A synthesis of scientific literature published in 2026 in Neuroscience & Biobehavioral Reviews challenges the idea that exertion is intrinsically unpleasant. The research was co-authored by an international team including Roy Baumeister of Harvard University, Guido Gendolla of the University of Geneva, and Michel Audiffren of the University of Poitiers.

The evidence comes from two directions. First, child development studies show that infants and young children engage in effort freely and associate pleasure with satisfaction — they only learn to conserve energy gradually. The example of 10-month-olds is particularly striking: after watching an adult persevere through a difficult task, they themselves redouble their efforts to solve a problem. Later, around age 6, children smile more after achieving something difficult than when something comes easily, as if the resistance itself adds value to their success.

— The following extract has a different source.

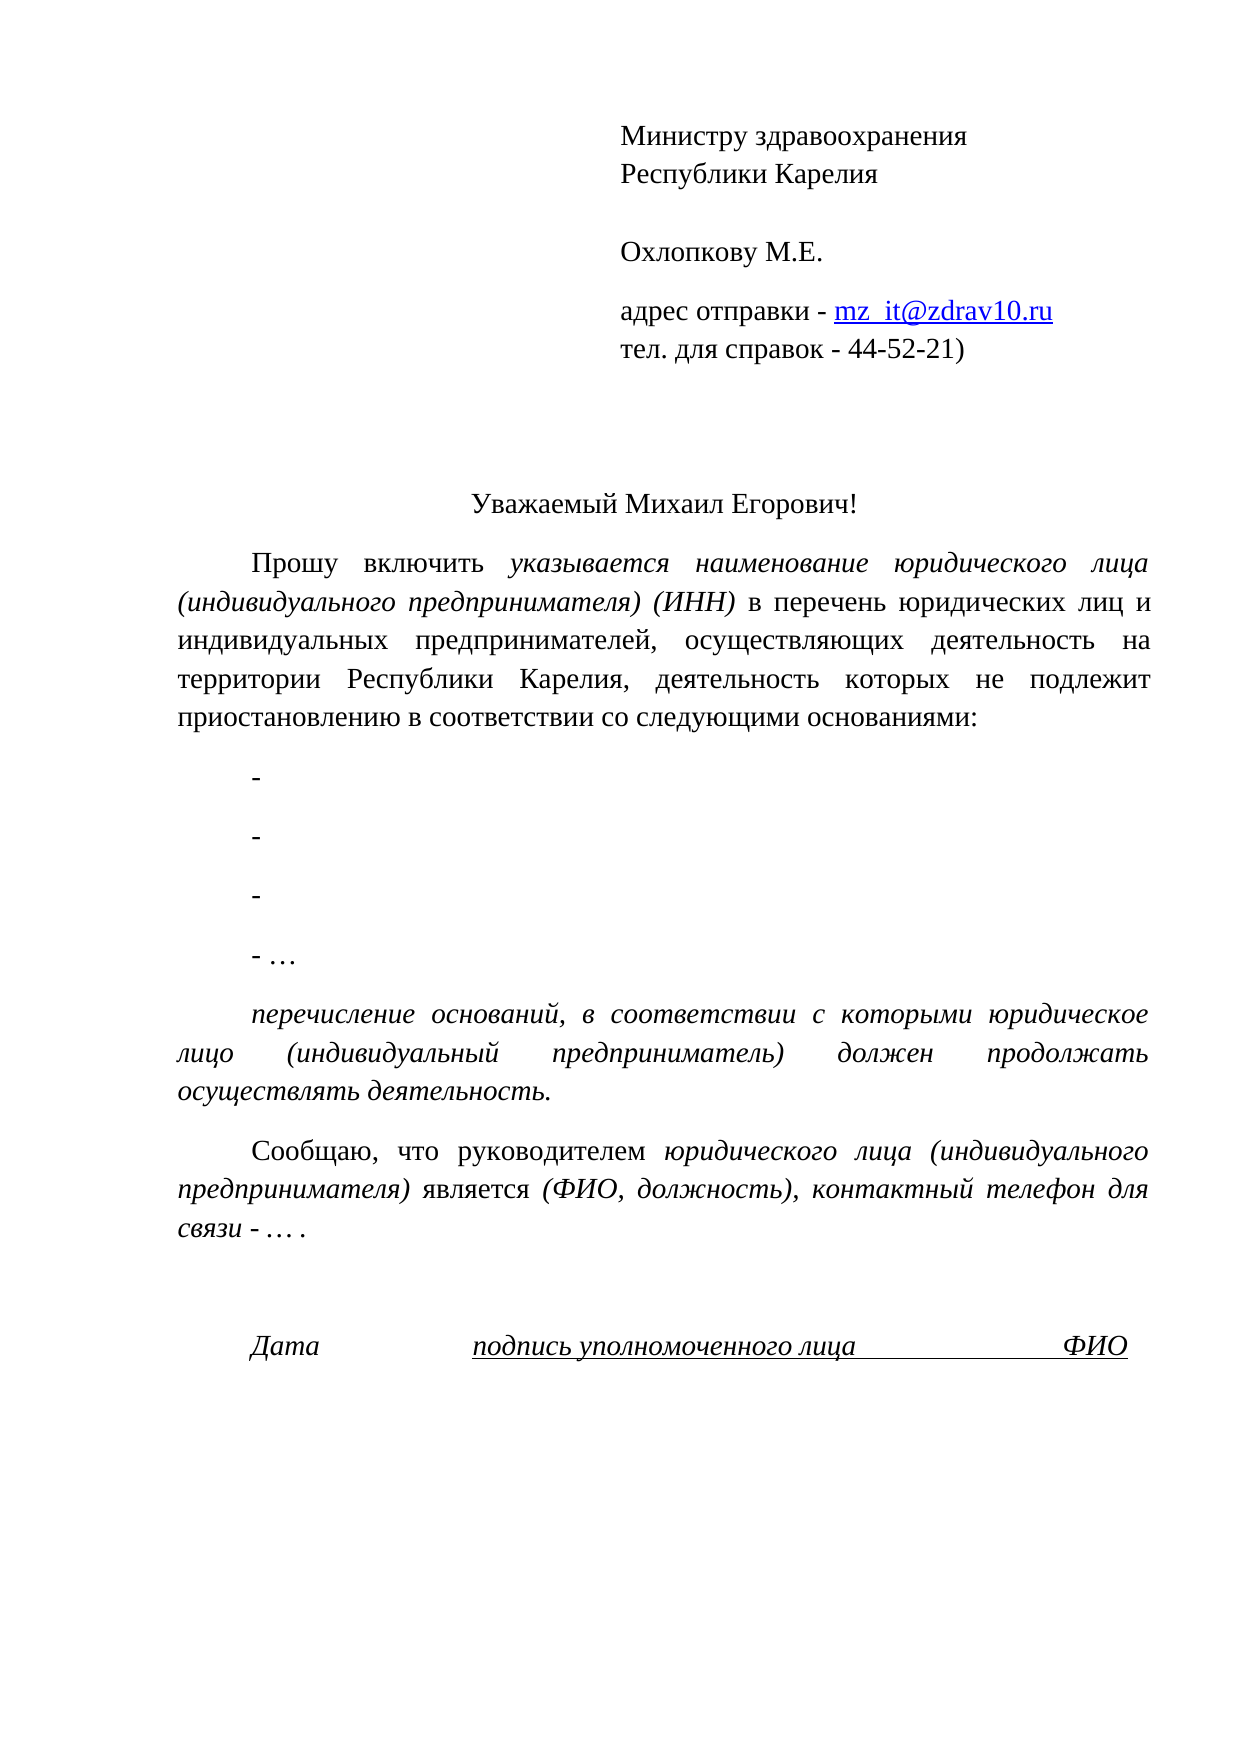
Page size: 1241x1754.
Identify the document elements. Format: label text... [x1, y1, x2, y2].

Second, studies of the "least effort principle" in animals and adults reveal that the preference for the path of least resistance emerges only when rewards are equivalent — and disappears entirely once the benefits justify the investment. Several studies even show that people prefer to actively engage in tasks rather than remain passive, and that busy people report greater happiness than idle people, even when forced to be active.

This reframing solves what researchers call the "paradox of effort." If there were a biological law of least effort, how could we explain the millions of people who voluntarily climb mountains, spend years mastering instruments, or dedicate a decade to medical school — and find genuine joy in it?

The implications extend beyond theory. If effort is perceived as a neutral cost — comparable to spending money — then it makes perfect sense that people agree to invest when the payoff is clear. This approach restores humans as agents capable of evaluating and deciding, rather than organisms battling biological repulsion to action.

The researchers also point to a practical question with potentially transformative power: What if schools, workplaces, and healthcare settings focused less on making tasks less burdensome, and more on making them genuinely justified and meaningful to those performing them? It might make all the difference.